> [Working data]
____

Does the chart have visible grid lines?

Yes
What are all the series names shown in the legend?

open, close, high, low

____

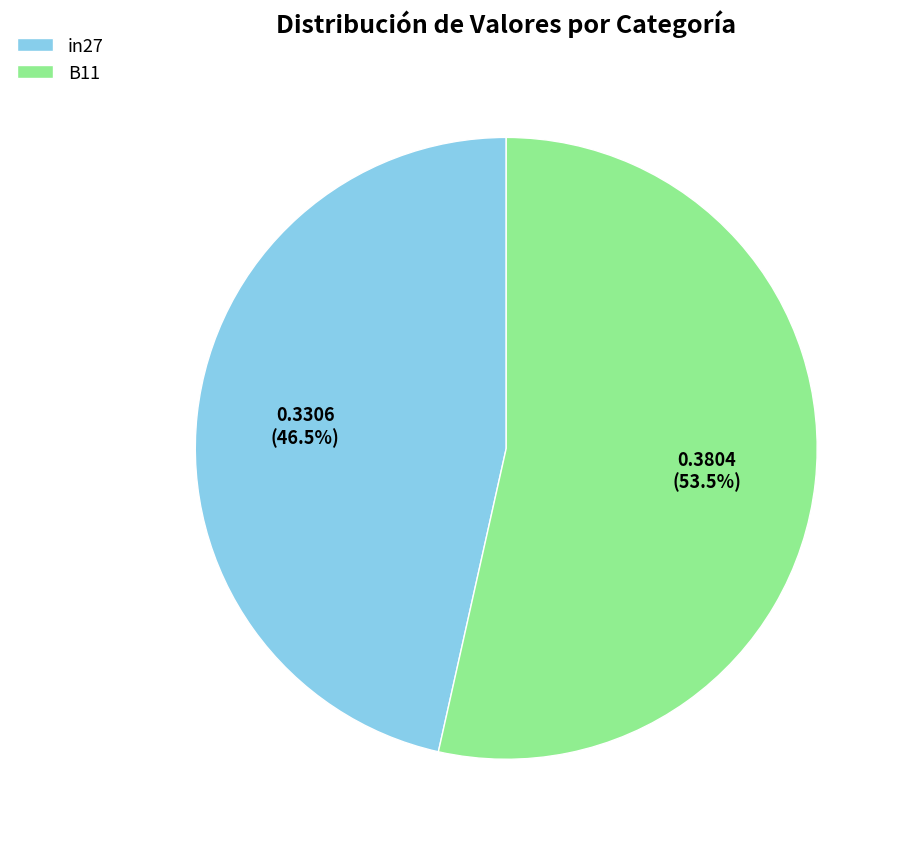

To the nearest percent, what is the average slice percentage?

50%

____

> [Required work] Pick out every line in the listing above that contains the word "legend" and copy each one. Case counts.

> [Exercise answer]
What are all the series names shown in the legend?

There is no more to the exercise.